Le Gouvernement a en effet invité en congrès, et c’est une première, la Haute Instance et les représentants de tous les partis politiques pour annoncer la date des élections.
Il serait donc judicieux d’intégrer dans la Haute Instance tous les partis politiques qui souhaitent y entrer afin que le consensus soit le plus large possible et que le Pays continue dans la voie de l’apaisement.
Conclusions
Voilà des propositions qui devraient trouver un écho favorable chez tous les républicains de bonne foi. Elles conduiront aussi plusieurs Partis politiques à abandonner la course de la constituante dans la mesure où ces partis auront des garanties sur l’expression de la volonté du peuple à travers les choix d’un régime républicain.

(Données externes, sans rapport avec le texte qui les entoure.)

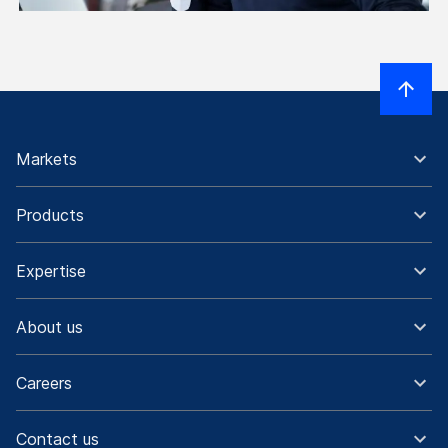
Markets
Products
Expertise
About us
Careers
Contact us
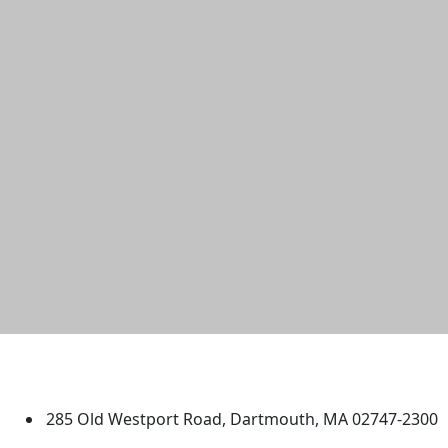
University of Massachusetts
Dartmouth
285 Old Westport Road, Dartmouth, MA 02747-2300
®
Extraordinary is what we do.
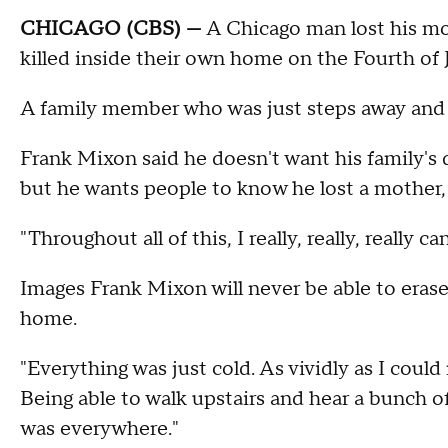
CHICAGO (CBS) —
A Chicago man lost his mot
killed inside their own home on the Fourth of 
A family member who was just steps away and he
Frank Mixon said he doesn't want his family's 
but he wants people to know he lost a mother, a
"Throughout all of this, I really, really, really
Images Frank Mixon will never be able to erase:
home.
"Everything was just cold. As vividly as I cou
Being able to walk upstairs and hear a bunch 
was everywhere."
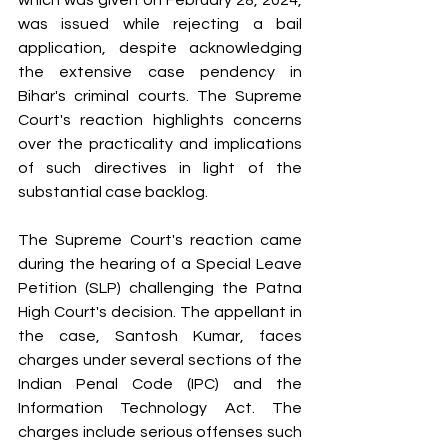
which was given on February 28, 2024, 
was issued while rejecting a bail 
application, despite acknowledging 
the extensive case pendency in 
Bihar's criminal courts. The Supreme 
Court's reaction highlights concerns 
over the practicality and implications 
of such directives in light of the 
substantial case backlog.
The Supreme Court's reaction came 
during the hearing of a Special Leave 
Petition (SLP) challenging the Patna 
High Court's decision. The appellant in 
the case, Santosh Kumar, faces 
charges under several sections of the 
Indian Penal Code (IPC) and the 
Information Technology Act. The 
charges include serious offenses such 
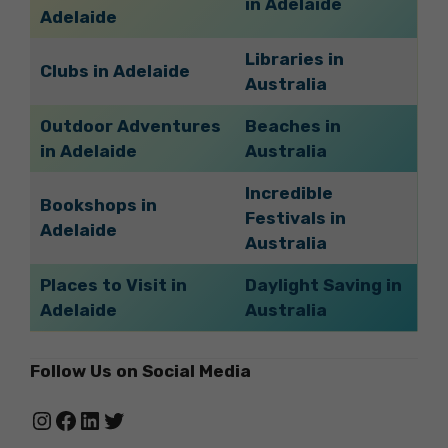
in Adelaide
Adelaide
Libraries in
Clubs in Adelaide
Australia
Outdoor Adventures
Beaches in
in Adelaide
Australia
Incredible
Bookshops in
Festivals in
Adelaide
Australia
Places to Visit in
Daylight Saving in
Adelaide
Australia
Follow Us on Social Media
Instagram
Facebook
LinkedIn
Twitter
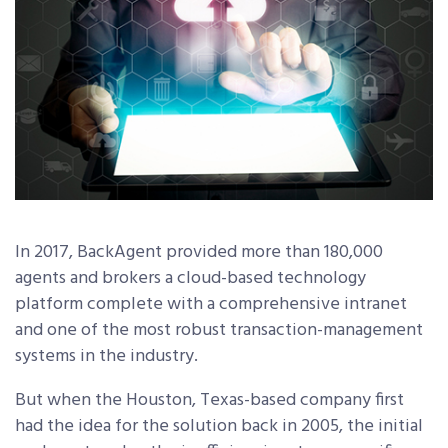
In 2017, BackAgent provided more than 180,000
agents and brokers a cloud-based technology
platform complete with a comprehensive intranet
and one of the most robust transaction-management
systems in the industry.
But when the Houston, Texas-based company first
had the idea for the solution back in 2005, the initial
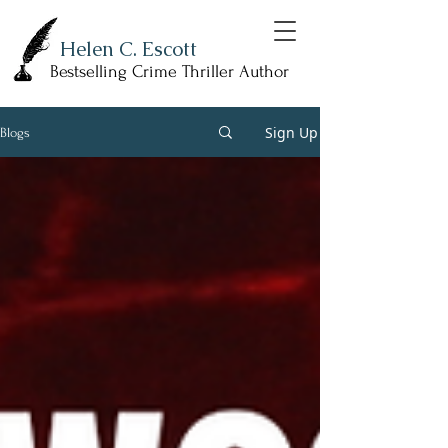
Helen C. Escott
Bestselling Crime Thriller Author
Sign Up
Blogs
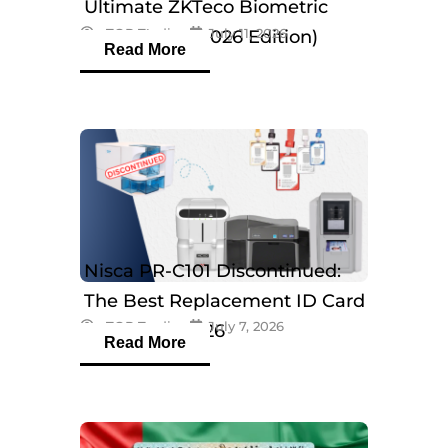
Ultimate ZKTeco Biometric
eTOP Trading
July 11, 2026
Breakdown (2026 Edition)
Read More
Nisca PR-C101 Discontinued:
The Best Replacement ID Card
eTOP Trading
July 7, 2026
Printers in 2026
Read More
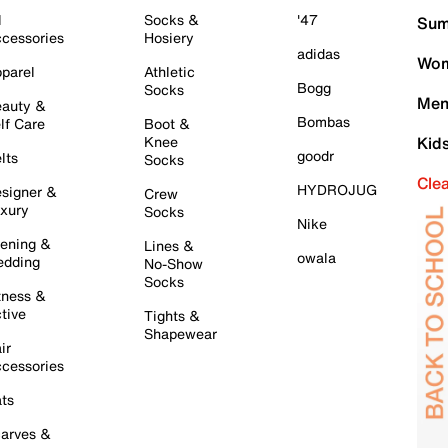
l
Socks &
'47
Sum
cessories
Hosiery
adidas
Wom
parel
Athletic
Bogg
Socks
Men
auty &
Bombas
lf Care
Boot &
Knee
Kid
goodr
lts
Socks
Cle
HYDROJUG
signer &
Crew
xury
Socks
Nike
ening &
Lines &
owala
dding
No-Show
Socks
tness &
tive
Tights &
Shapewear
ir
cessories
ts
arves &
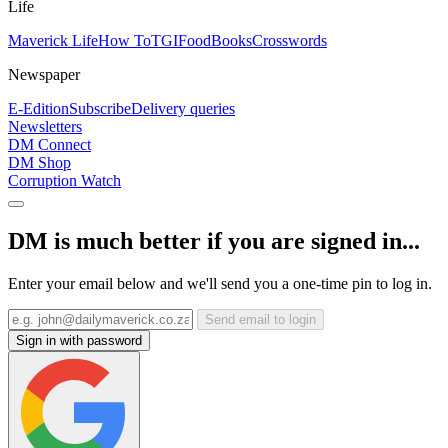
Life
Maverick Life
How To
TGIFood
Books
Crosswords
Newspaper
E-Edition
Subscribe
Delivery queries
Newsletters
DM Connect
DM Shop
Corruption Watch
DM is much better if you are signed in...
Enter your email below and we'll send you a one-time pin to log in.
Send email to login
Sign in with password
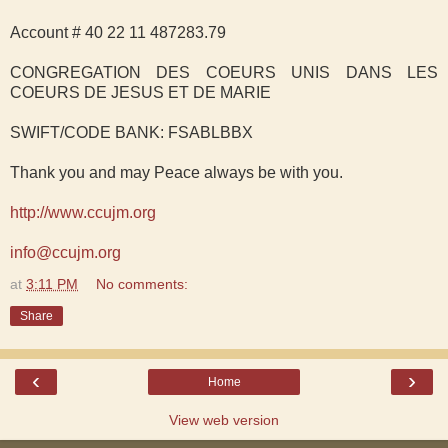
Account # 40 22 11 487283.79
CONGREGATION DES COEURS UNIS DANS LES
COEURS DE JESUS ET DE MARIE
SWIFT/CODE BANK: FSABLBBX
Thank you and may Peace always be with you.
http://www.ccujm.org
info@ccujm.org
at
3:11 PM
No comments:
Share
‹
›
Home
View web version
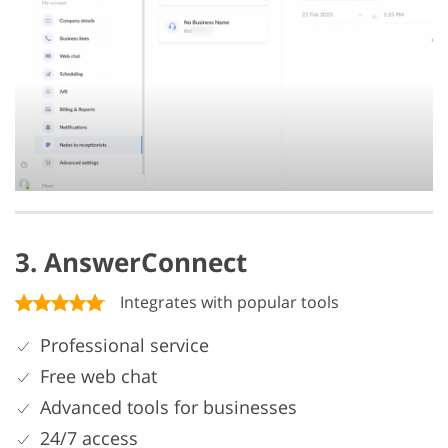
3. AnswerConnect
Integrates with popular tools
Professional service
Free web chat
Advanced tools for businesses
24/7 access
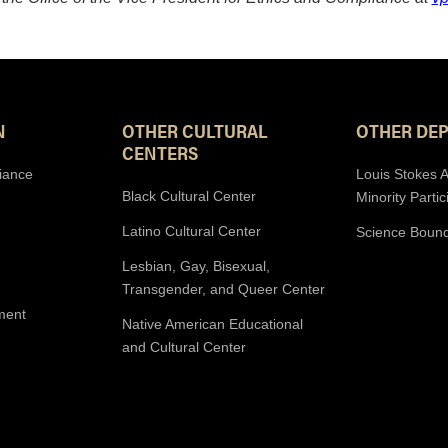
N
OTHER CULTURAL
OTHER DE
CENTERS
iance
Louis Stokes A
Black Cultural Center
Minority Partic
Latino Cultural Center
Science Boun
Lesbian, Gay, Bisexual,
Transgender, and Queer Center
ment
Native American Educational
and Cultural Center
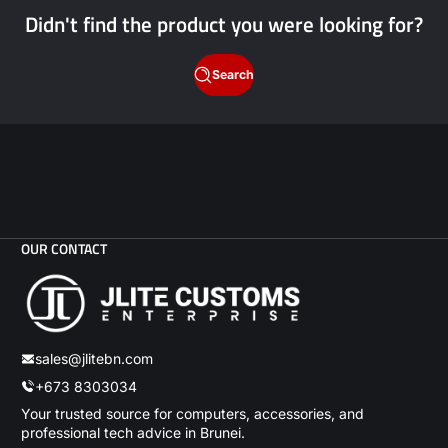
Didn't find the product you were looking for?
Search
OUR CONTACT
sales@jlitebn.com
+673 8303034
Your trusted source for computers, accessories, and
professional tech advice in Brunei.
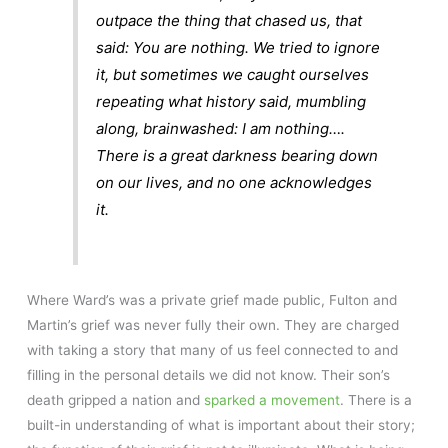
outpace the thing that chased us, that
said: You are nothing. We tried to ignore
it, but sometimes we caught ourselves
repeating what history said, mumbling
along, brainwashed: I am nothing….
There is a great darkness bearing down
on our lives, and no one acknowledges
it.
Where Ward’s was a private grief made public, Fulton and
Martin’s grief was never fully their own. They are charged
with taking a story that many of us feel connected to and
filling in the personal details we did not know. Their son’s
death gripped a nation and
sparked a movement
. There is a
built-in understanding of what is important about their story;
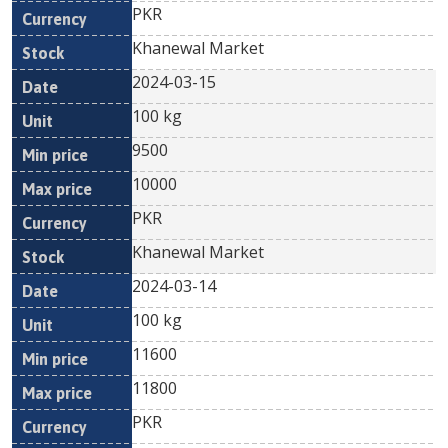
PKR
Khanewal Market
2024-03-15
100 kg
9500
10000
PKR
Khanewal Market
2024-03-14
100 kg
11600
11800
PKR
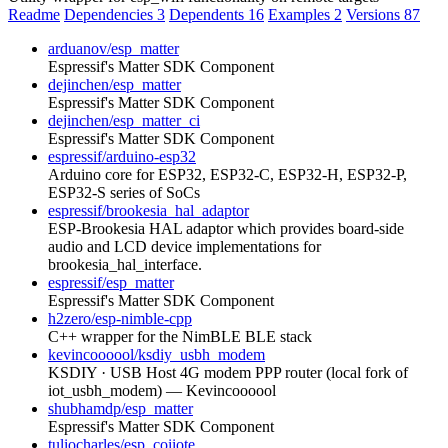
Readme
Dependencies
3
Dependents
16
Examples
2
Versions
87
arduanov/esp_matter
Espressif's Matter SDK Component
dejinchen/esp_matter
Espressif's Matter SDK Component
dejinchen/esp_matter_ci
Espressif's Matter SDK Component
espressif/arduino-esp32
Arduino core for ESP32, ESP32-C, ESP32-H, ESP32-P,
ESP32-S series of SoCs
espressif/brookesia_hal_adaptor
ESP-Brookesia HAL adaptor which provides board-side
audio and LCD device implementations for
brookesia_hal_interface.
espressif/esp_matter
Espressif's Matter SDK Component
h2zero/esp-nimble-cpp
C++ wrapper for the NimBLE BLE stack
kevincoooool/ksdiy_usbh_modem
KSDIY · USB Host 4G modem PPP router (local fork of
iot_usbh_modem) — Kevincoooool
shubhamdp/esp_matter
Espressif's Matter SDK Component
tuliocharles/esp_coiiote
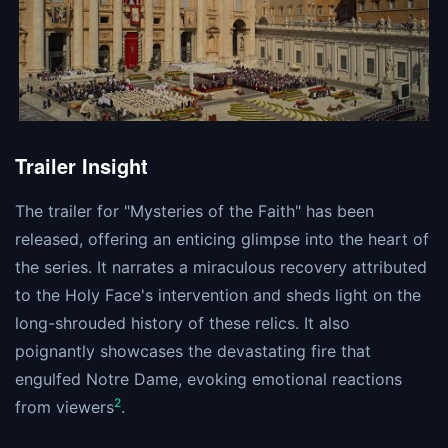
Trailer Insight
The trailer for "Mysteries of the Faith" has been
released, offering an enticing glimpse into the heart of
the series. It narrates a miraculous recovery attributed
to the Holy Face's intervention and sheds light on the
long-shrouded history of these relics. It also
poignantly showcases the devastating fire that
engulfed Notre Dame, evoking emotional reactions
2
from viewers​
​.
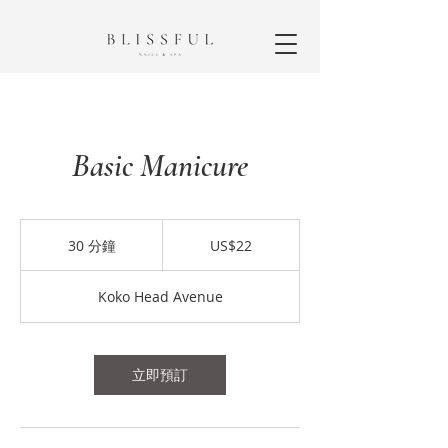
Basic Manicure
22
美
30 分鐘
3
US$22
元
0
分
Koko Head Avenue
鐘
立即預訂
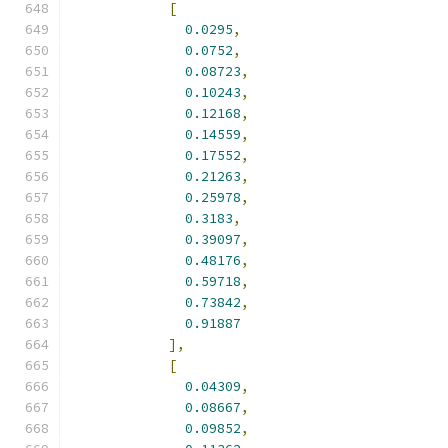
[
0.0295
,
0.0752
,
0.08723
,
0.10243
,
0.12168
,
0.14559
,
0.17552
,
0.21263
,
0.25978
,
0.3183
,
0.39097
,
0.48176
,
0.59718
,
0.73842
,
0.91887
],
[
0.04309
,
0.08667
,
0.09852
,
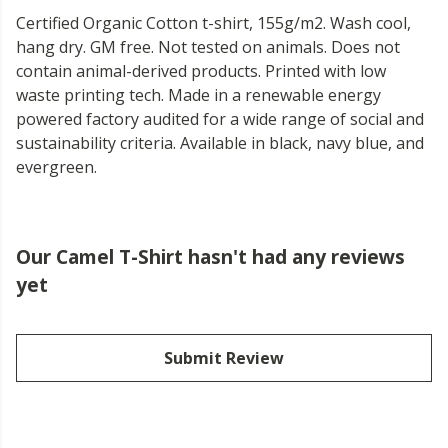
Certified Organic Cotton t-shirt, 155g/m2. Wash cool,
hang dry. GM free. Not tested on animals. Does not
contain animal-derived products. Printed with low
waste printing tech. Made in a renewable energy
powered factory audited for a wide range of social and
sustainability criteria. Available in black, navy blue, and
evergreen.
Our Camel T-Shirt hasn't had any reviews
yet
Submit Review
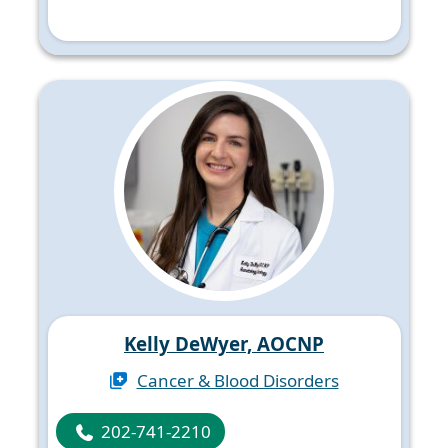
Kelly DeWyer, AOCNP
Cancer & Blood Disorders
202-741-2210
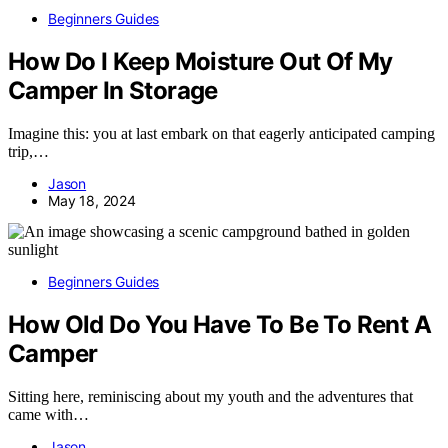
Beginners Guides
How Do I Keep Moisture Out Of My
Camper In Storage
Imagine this: you at last embark on that eagerly anticipated camping
trip,…
Jason
May 18, 2024
Beginners Guides
How Old Do You Have To Be To Rent A
Camper
Sitting here, reminiscing about my youth and the adventures that
came with…
Jason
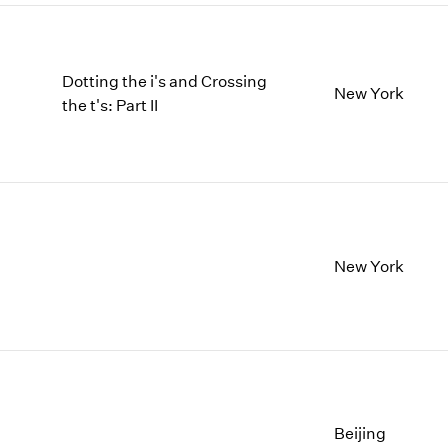
Dotting the i's and Crossing
New York
the t's: Part II
New York
Beijing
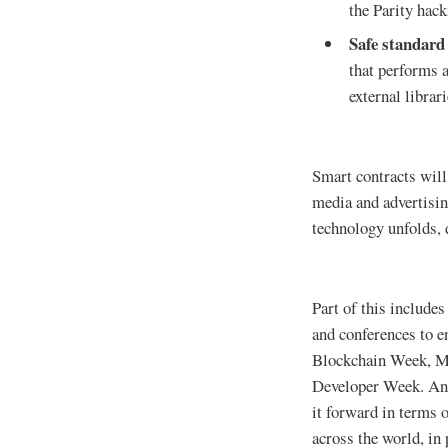
the Parity hack
Safe standard
that performs a
external libra
Smart contracts will 
media and advertisin
technology unfolds, d
Part of this includes
and conferences to e
Blockchain Week, M
Developer Week. Anot
it forward in terms 
across the world, in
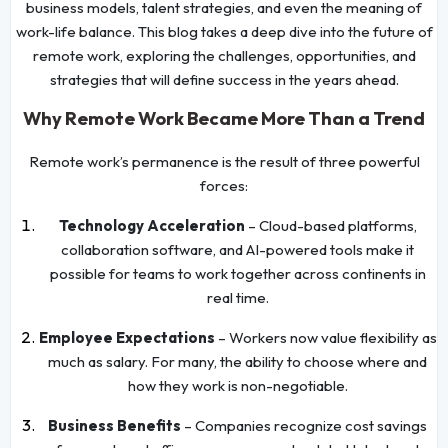
business models, talent strategies, and even the meaning of
work-life balance. This blog takes a deep dive into the future of
remote work, exploring the challenges, opportunities, and
strategies that will define success in the years ahead.
Why Remote Work Became More Than a Trend
Remote work’s permanence is the result of three powerful
forces:
Technology Acceleration
– Cloud-based platforms,
collaboration software, and AI-powered tools make it
possible for teams to work together across continents in
real time.
Employee Expectations
– Workers now value flexibility as
much as salary. For many, the ability to choose where and
how they work is non-negotiable.
Business Benefits
– Companies recognize cost savings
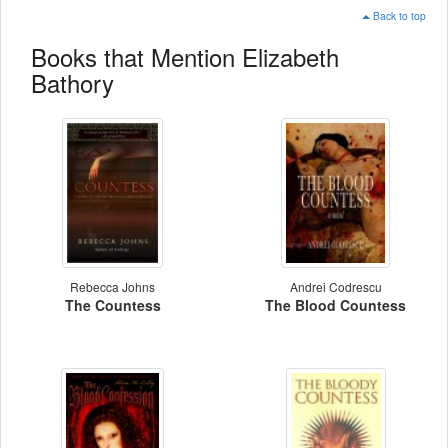
Back to top
Books that Mention Elizabeth
Bathory
Rebecca Johns
Andrei Codrescu
The Countess
The Blood Countess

Le combat politique se concentrera alors sur les élections législatives, autour de programmes économiques et sociaux, qui seront dominés par les thèmes de la lutte contre le chômage et la pauvreté. Ces élections et la sortie de cette période de transition pourrait être envisagée dés l’été 2012.
Avec plus d’un million de demandeurs d’emploi et une économie mise à genoux par 18 mois de gestion provisoire des affaires du pays, la tâche du premier Gouvernement non provisoire sera très rude.
Je vous laisse imaginer la situation si cette période de transition devait durer plusieurs années.